• [WORK TASK]
Return the passage of the market report starting at "On Friday and" and ending at "14% over a year ago.", copied word for word.

• [STUDY TEXT]
= Beginning of Section =
The CME cheese block and barrel markets are moving sharply lower. Less food box dairy buying and weakening cheese demand have influenced prices lower. U.S. cheese exports in September were up 4.0% (y/y) and record for the month. History suggests lower cheese prices are forthcoming.  The CME spot butter market found modest support since last week but is still historically deflated. Domestic butter exports in September were down 9.0% (y/y) but were the smallest for the month in three years. Until food service butter demand improves, prices may remain cheap, but some contracting may be used.

Beef

Cattle slaughter picked up last week, with throughput (estimated at 647k head), up 1.4% (w/w) but was 1.5% smaller than a year ago.  Heavier carcasses remain a mainstay of the marketplace which pushed beef output up 0.4% over a year ago. The USDA cutouts found strength throughout last week, with the rib and round primals posting the greatest increases.  Fat trim prices, while edging up, remain in the upper $0.30’s area as price increases remain hard to sustain.  Domestic 90s prices are also struggling, and despite some appreciation remain sub-$200. Still. additional upside potential should occur into the early winter.

Pork

On Friday and Saturday hog slaughter was robust and boosted the week-to-date total to 2.71 million head.  Heavier hogs equaled pork output being 1.5% over a year ago, and seasonally larger production should put   pressure the USDA pork cutout value into late year.  Last week’s wholesale pork prices were mostly lower across the board, led by the sinking belly primal. From well over done price levels in the $1.70’s, bellies closed last week near $1.10, but the ham market remains notably higher. The trim 42’s are seasonally fading, but are 14% over a year ago.

Poultry

Chicken slaughter remains lackluster, with harvests for the week ending October 31st down 3.8% from a year ago.  Heavier bird weights have abated causing ready-to-cook production to be 4.1% below last year.  While chicken production remains tempered, the latest broiler hatchery data continues to imply that integrators are not overly enthusiastic about increasing output in the near-term. The wing markets remain historically high for Q4, and prices remain in the $2.20’s price area. Inflated wing prices may not ease until production picks up. Similarly, chicken tender prices are firm but have been sideways amid tighter production schedules. Broiler production increases are projected.
= End of Section =
Recorded data
= Beginning of Section =
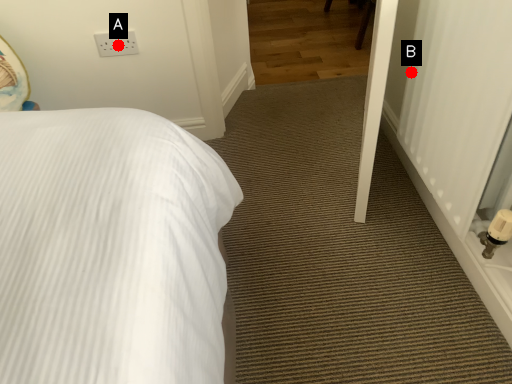
Question: Two points are circled on the image, labeled by A and B beside each circle. Among these points, which one is farthest from the camera?

Choices:
 (A) A is further
 (B) B is further

Answer: (A)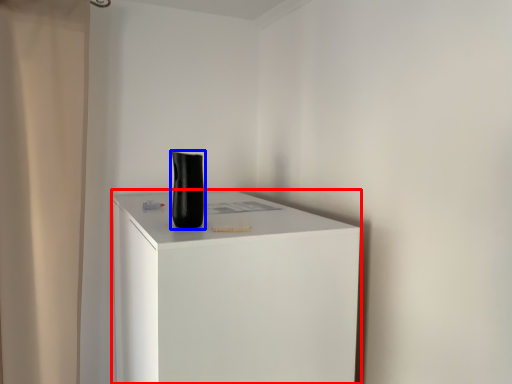
Question: Which object is further to the camera taking this photo, furniture (highlighted by a red box) or vase (highlighted by a blue box)?

Choices:
 (A) furniture
 (B) vase

Answer: (B)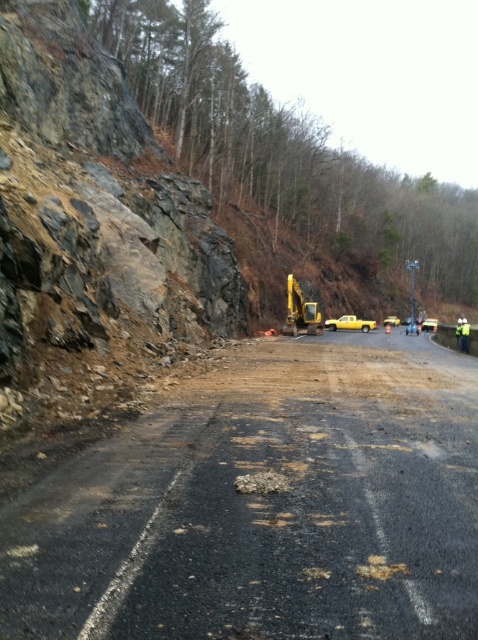
Can you confirm if asphalt road at center is positioned to the right of yellow rubber excavator at center?

Incorrect, asphalt road at center is not on the right side of yellow rubber excavator at center.

Does point (462, 445) lie in front of point (291, 276)?

Yes, point (462, 445) is in front of point (291, 276).

Is point (269, 465) closer to camera compared to point (297, 305)?

Yes, it is.

Locate an element on the screen. The image size is (478, 640). asphalt road at center is located at coordinates (265, 506).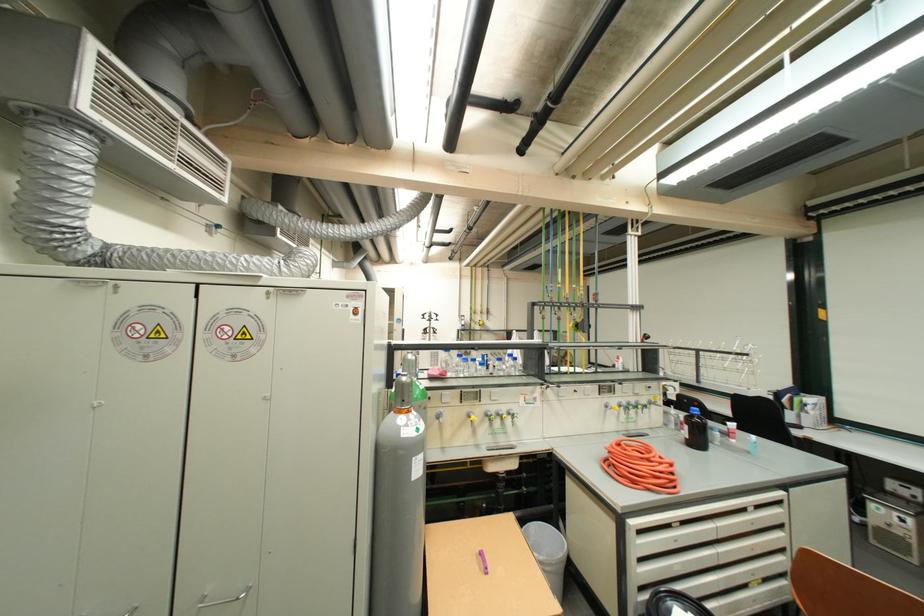
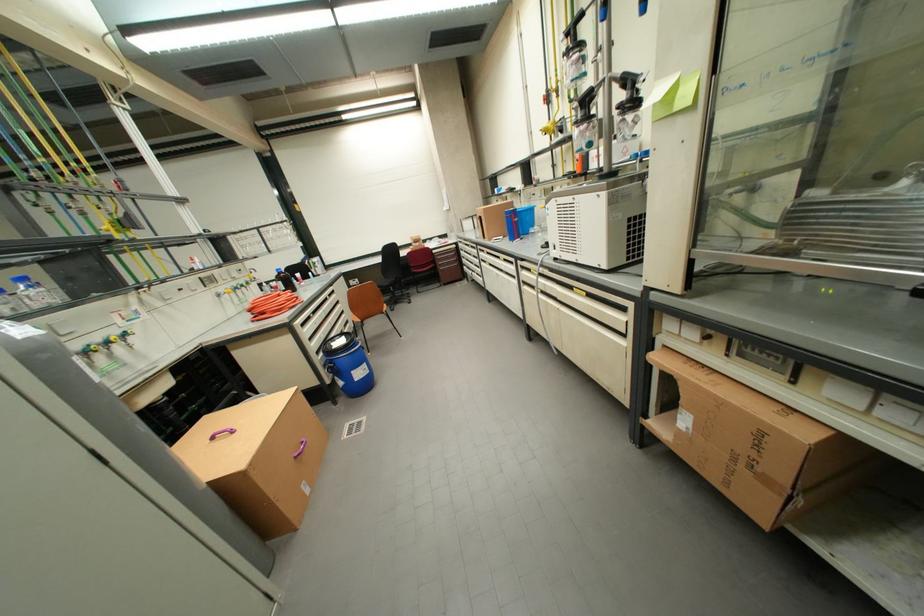
How did the camera likely rotate?

The camera rotated toward right-down.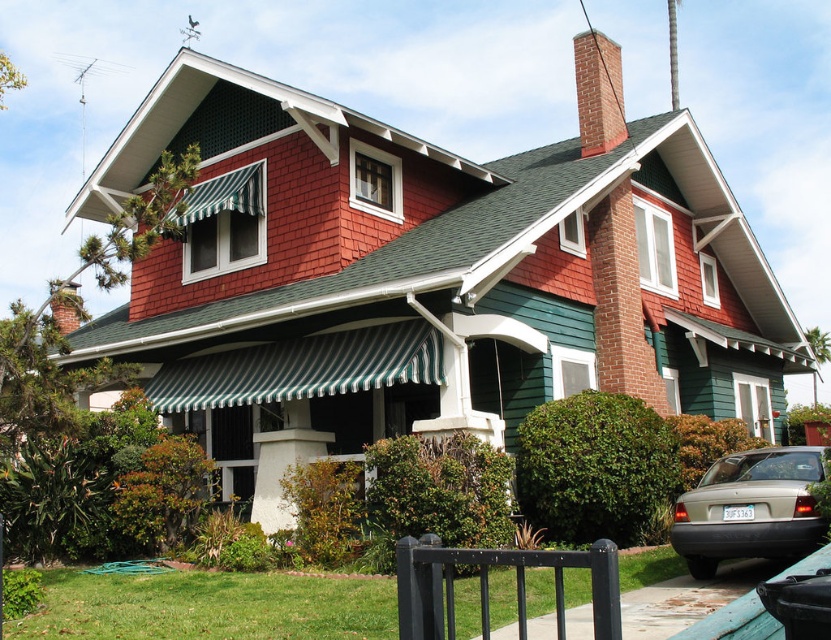
You are standing in front of the house and see two points marked on the image. One is at point (709, 516) and the other at point (591, 60). From your perspective, which point appears closer to you?

Point (709, 516) is in front of point (591, 60), so it appears closer to you.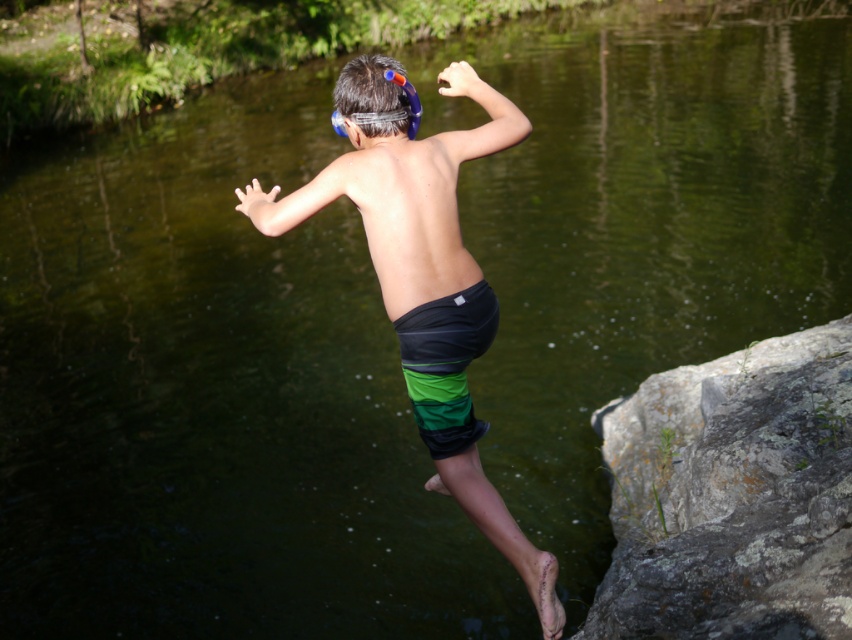
Question: Can you confirm if gray rough rock at lower right is thinner than multicolored swim trunks at center?

Choices:
 (A) no
 (B) yes

Answer: (A)

Question: Is gray rough rock at lower right positioned behind multicolored swim trunks at center?

Choices:
 (A) no
 (B) yes

Answer: (B)

Question: Based on their relative distances, which object is nearer to the gray rough rock at lower right?

Choices:
 (A) blue rubber goggles at upper center
 (B) multicolored swim trunks at center

Answer: (B)

Question: Is gray rough rock at lower right thinner than green striped shorts at center?

Choices:
 (A) no
 (B) yes

Answer: (A)

Question: Which object appears farthest from the camera in this image?

Choices:
 (A) gray rough rock at lower right
 (B) green striped shorts at center
 (C) black/stretchy fabric shorts at center

Answer: (A)

Question: Which point is closer to the camera?

Choices:
 (A) gray rough rock at lower right
 (B) green striped shorts at center
 (C) black/stretchy fabric shorts at center
 (D) multicolored swim trunks at center

Answer: (C)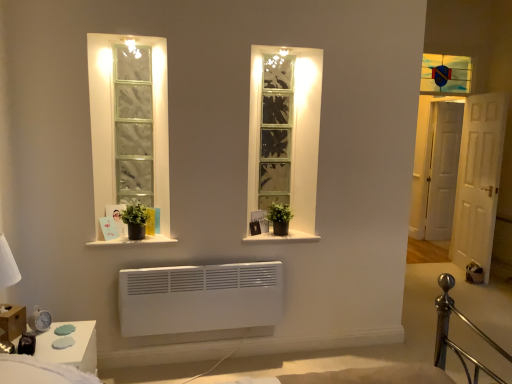
Question: From the image's perspective, would you say white glossy window sill at center, which appears as the 1th window sill when viewed from the right, is shown under green matte plant at center?

Choices:
 (A) no
 (B) yes

Answer: (B)

Question: Is white glossy window sill at center, acting as the 2th window sill starting from the left, directly adjacent to green matte plant at center?

Choices:
 (A) yes
 (B) no

Answer: (B)

Question: From a real-world perspective, is white glossy window sill at center, which appears as the 1th window sill when viewed from the right, positioned over green matte plant at center based on gravity?

Choices:
 (A) yes
 (B) no

Answer: (B)

Question: From the image's perspective, is white glossy window sill at center, which appears as the 1th window sill when viewed from the right, located above green matte plant at center?

Choices:
 (A) no
 (B) yes

Answer: (A)

Question: From a real-world perspective, is white glossy window sill at center, which appears as the 1th window sill when viewed from the right, beneath green matte plant at center?

Choices:
 (A) yes
 (B) no

Answer: (A)

Question: In terms of width, does white glossy window sill at center, acting as the 2th window sill starting from the left, look wider or thinner when compared to stained glass window at upper right?

Choices:
 (A) wide
 (B) thin

Answer: (A)

Question: From the image's perspective, is white glossy window sill at center, which appears as the 1th window sill when viewed from the right, located above or below stained glass window at upper right?

Choices:
 (A) below
 (B) above

Answer: (A)

Question: Do you think white glossy window sill at center, which appears as the 1th window sill when viewed from the right, is within stained glass window at upper right, or outside of it?

Choices:
 (A) inside
 (B) outside

Answer: (B)

Question: Is point (314, 238) positioned closer to the camera than point (459, 77)?

Choices:
 (A) farther
 (B) closer

Answer: (B)

Question: Is point (69, 354) closer or farther from the camera than point (304, 236)?

Choices:
 (A) closer
 (B) farther

Answer: (A)

Question: Is white glossy side table at lower left wider or thinner than white glossy window sill at center, which appears as the 1th window sill when viewed from the right?

Choices:
 (A) thin
 (B) wide

Answer: (B)

Question: Based on their positions, is white glossy side table at lower left located to the left or right of white glossy window sill at center, acting as the 2th window sill starting from the left?

Choices:
 (A) left
 (B) right

Answer: (A)

Question: Considering the positions of white glossy side table at lower left and white glossy window sill at center, acting as the 2th window sill starting from the left, in the image, is white glossy side table at lower left taller or shorter than white glossy window sill at center, acting as the 2th window sill starting from the left,?

Choices:
 (A) short
 (B) tall

Answer: (B)

Question: Relative to white wooden door at right, arranged as the 1th door when viewed from the left, is stained glass window at upper right in front or behind?

Choices:
 (A) front
 (B) behind

Answer: (B)

Question: Would you say stained glass window at upper right is inside or outside white wooden door at right, the second door from the right?

Choices:
 (A) inside
 (B) outside

Answer: (B)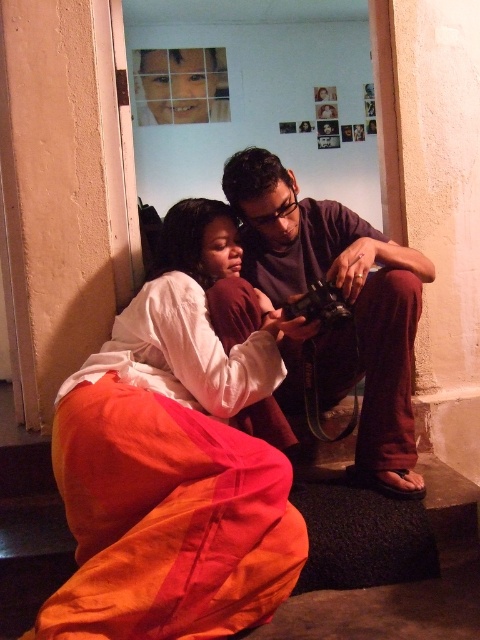
Question: Does orange cotton pants at lower left have a larger size compared to dark purple shirt at center?

Choices:
 (A) no
 (B) yes

Answer: (B)

Question: Which point is farther from the camera taking this photo?

Choices:
 (A) (256, 205)
 (B) (205, 394)

Answer: (A)

Question: Is orange cotton pants at lower left further to camera compared to dark purple shirt at center?

Choices:
 (A) yes
 (B) no

Answer: (B)

Question: Which of the following is the closest to the observer?

Choices:
 (A) orange cotton pants at lower left
 (B) dark purple shirt at center

Answer: (A)

Question: Does orange cotton pants at lower left lie behind dark purple shirt at center?

Choices:
 (A) yes
 (B) no

Answer: (B)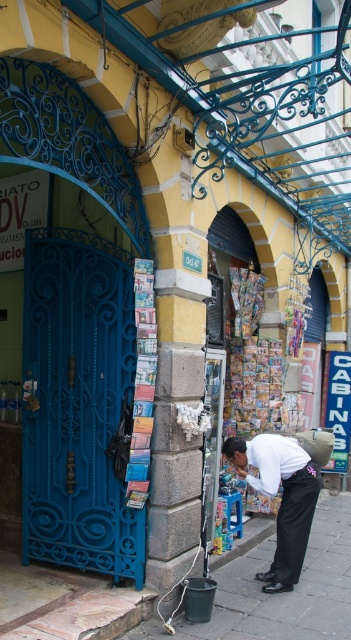
Is smooth concrete pavement at lower center bigger than white cotton shirt at center?

No.

Is smooth concrete pavement at lower center taller than white cotton shirt at center?

In fact, smooth concrete pavement at lower center may be shorter than white cotton shirt at center.

Which is in front, point (233, 577) or point (259, 449)?

Point (259, 449) is in front.

Identify the location of smooth concrete pavement at lower center. This screenshot has width=351, height=640. (281, 595).

Does point (288, 545) come farther from viewer compared to point (237, 497)?

No, it is not.

Is white cotton shirt at center smaller than blue plastic stool at lower center?

No, white cotton shirt at center is not smaller than blue plastic stool at lower center.

At what (x,y) coordinates should I click in order to perform the action: click on white cotton shirt at center. Please return your answer as a coordinate pair (x, y). The image size is (351, 640). Looking at the image, I should click on (281, 497).

Between smooth concrete pavement at lower center and blue plastic stool at lower center, which one has more height?

With more height is blue plastic stool at lower center.

Looking at this image, which is more to the left, smooth concrete pavement at lower center or blue plastic stool at lower center?

blue plastic stool at lower center

The height and width of the screenshot is (640, 351). Find the location of `smooth concrete pavement at lower center`. smooth concrete pavement at lower center is located at coordinates (281, 595).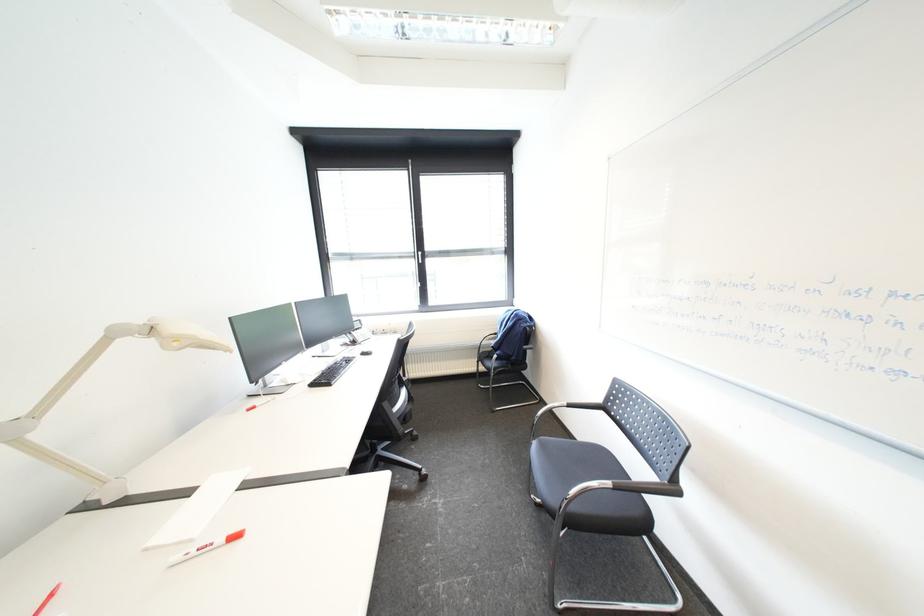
= End of Section =
• [YOUR RESPONSE]
On Friday and Saturday hog slaughter was robust and boosted the week-to-date total to 2.71 million head.  Heavier hogs equaled pork output being 1.5% over a year ago, and seasonally larger production should put   pressure the USDA pork cutout value into late year.  Last week’s wholesale pork prices were mostly lower across the board, led by the sinking belly primal. From well over done price levels in the $1.70’s, bellies closed last week near $1.10, but the ham market remains notably higher. The trim 42’s are seasonally fading, but are 14% over a year ago.